Record extracts:
######

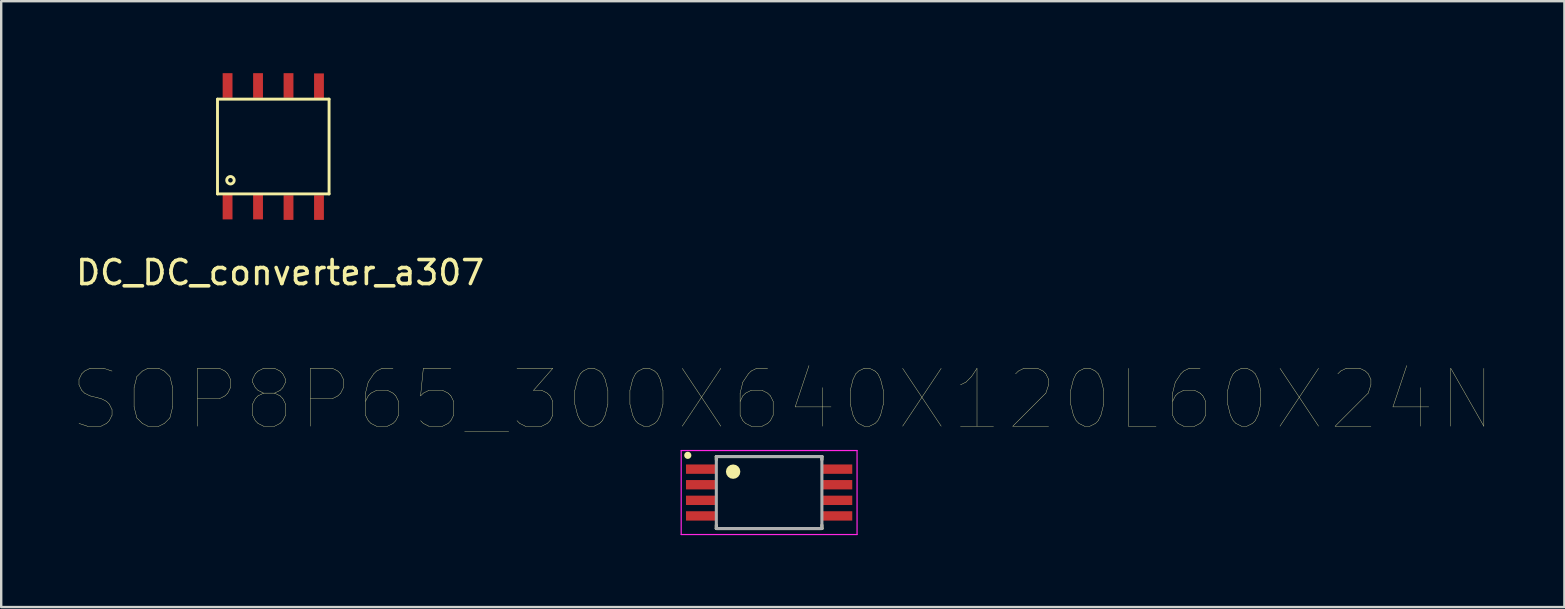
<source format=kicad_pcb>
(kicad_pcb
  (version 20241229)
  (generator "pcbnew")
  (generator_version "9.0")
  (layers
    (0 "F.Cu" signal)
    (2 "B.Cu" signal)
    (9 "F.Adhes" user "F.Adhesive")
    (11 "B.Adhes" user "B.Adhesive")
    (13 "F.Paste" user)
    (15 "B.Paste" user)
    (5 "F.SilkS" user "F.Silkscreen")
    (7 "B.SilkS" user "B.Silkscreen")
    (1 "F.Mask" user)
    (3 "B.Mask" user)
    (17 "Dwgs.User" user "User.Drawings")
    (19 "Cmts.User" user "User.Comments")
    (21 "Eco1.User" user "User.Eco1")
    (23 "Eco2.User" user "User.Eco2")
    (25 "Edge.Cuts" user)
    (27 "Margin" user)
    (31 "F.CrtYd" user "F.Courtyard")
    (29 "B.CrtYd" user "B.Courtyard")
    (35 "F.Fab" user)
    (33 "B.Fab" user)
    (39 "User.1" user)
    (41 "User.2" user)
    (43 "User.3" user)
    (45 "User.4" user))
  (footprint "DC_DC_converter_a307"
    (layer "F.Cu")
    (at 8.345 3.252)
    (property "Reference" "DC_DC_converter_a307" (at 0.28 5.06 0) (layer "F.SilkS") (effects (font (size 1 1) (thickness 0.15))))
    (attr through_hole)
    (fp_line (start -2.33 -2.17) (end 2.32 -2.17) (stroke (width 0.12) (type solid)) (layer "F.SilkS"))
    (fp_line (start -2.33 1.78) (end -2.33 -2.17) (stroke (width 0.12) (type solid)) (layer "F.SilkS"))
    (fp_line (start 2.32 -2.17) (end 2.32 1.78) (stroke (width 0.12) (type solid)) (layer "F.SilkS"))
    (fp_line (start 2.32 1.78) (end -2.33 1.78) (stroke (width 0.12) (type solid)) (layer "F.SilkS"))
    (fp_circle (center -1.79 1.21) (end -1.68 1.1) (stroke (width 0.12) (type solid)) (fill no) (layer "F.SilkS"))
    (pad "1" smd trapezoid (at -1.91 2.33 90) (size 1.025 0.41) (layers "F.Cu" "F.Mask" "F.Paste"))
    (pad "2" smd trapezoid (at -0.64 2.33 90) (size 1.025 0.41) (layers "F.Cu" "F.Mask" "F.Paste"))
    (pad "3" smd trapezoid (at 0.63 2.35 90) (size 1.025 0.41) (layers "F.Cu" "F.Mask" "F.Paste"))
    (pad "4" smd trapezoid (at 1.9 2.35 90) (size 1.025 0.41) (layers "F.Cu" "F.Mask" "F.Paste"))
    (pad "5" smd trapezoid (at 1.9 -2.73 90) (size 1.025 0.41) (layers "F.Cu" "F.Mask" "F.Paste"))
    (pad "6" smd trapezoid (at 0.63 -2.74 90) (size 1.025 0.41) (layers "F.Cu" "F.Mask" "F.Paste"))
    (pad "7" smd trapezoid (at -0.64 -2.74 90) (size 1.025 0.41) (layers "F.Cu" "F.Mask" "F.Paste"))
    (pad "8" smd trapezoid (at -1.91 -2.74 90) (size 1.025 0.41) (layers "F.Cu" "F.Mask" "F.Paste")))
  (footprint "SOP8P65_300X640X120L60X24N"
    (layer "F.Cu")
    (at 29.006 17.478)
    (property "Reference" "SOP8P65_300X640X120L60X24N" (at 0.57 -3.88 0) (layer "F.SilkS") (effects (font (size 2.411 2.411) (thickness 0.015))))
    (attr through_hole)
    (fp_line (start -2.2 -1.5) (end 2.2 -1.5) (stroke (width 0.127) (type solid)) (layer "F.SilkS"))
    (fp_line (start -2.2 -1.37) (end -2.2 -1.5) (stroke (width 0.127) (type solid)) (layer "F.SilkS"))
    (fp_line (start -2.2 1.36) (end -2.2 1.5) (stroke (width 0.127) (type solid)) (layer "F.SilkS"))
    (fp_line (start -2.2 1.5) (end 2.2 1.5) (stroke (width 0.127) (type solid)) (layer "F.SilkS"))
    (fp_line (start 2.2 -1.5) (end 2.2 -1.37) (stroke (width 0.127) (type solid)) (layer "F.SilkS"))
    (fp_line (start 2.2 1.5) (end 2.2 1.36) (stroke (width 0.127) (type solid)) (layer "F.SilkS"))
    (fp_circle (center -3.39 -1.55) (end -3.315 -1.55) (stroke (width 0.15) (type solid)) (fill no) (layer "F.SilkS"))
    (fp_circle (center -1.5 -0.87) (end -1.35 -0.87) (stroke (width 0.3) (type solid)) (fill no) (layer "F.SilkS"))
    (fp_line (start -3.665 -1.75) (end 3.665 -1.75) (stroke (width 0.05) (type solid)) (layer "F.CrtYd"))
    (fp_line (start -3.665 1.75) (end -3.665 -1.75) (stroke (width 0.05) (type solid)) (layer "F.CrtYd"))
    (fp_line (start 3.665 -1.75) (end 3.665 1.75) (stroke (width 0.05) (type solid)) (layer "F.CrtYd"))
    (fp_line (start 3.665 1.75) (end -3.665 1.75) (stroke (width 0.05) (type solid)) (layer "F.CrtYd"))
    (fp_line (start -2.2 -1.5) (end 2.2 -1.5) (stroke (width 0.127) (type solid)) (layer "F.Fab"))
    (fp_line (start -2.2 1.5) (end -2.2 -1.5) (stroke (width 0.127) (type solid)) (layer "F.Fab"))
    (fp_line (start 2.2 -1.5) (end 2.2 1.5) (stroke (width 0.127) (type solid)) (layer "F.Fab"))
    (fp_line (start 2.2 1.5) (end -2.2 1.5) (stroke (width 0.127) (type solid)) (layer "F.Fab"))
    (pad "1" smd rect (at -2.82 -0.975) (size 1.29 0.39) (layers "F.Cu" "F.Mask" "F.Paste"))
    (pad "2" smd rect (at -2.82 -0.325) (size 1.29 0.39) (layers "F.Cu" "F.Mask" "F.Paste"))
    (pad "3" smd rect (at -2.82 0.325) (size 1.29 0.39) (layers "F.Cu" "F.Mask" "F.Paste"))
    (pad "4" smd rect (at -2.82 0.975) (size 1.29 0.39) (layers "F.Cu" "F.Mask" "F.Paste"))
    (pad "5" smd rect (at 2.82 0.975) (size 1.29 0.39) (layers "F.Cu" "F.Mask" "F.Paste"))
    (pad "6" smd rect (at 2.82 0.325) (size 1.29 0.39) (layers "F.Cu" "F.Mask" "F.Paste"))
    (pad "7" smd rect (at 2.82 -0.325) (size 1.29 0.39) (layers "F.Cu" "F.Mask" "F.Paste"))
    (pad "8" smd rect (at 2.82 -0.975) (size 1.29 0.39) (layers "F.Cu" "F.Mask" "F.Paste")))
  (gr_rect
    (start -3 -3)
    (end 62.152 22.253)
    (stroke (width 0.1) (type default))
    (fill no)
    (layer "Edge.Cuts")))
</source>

######

Required work:
Pick out the lines above containing the word "Adhesive", then copy them.

Answer space:
    (9 "F.Adhes" user "F.Adhesive")
    (11 "B.Adhes" user "B.Adhesive")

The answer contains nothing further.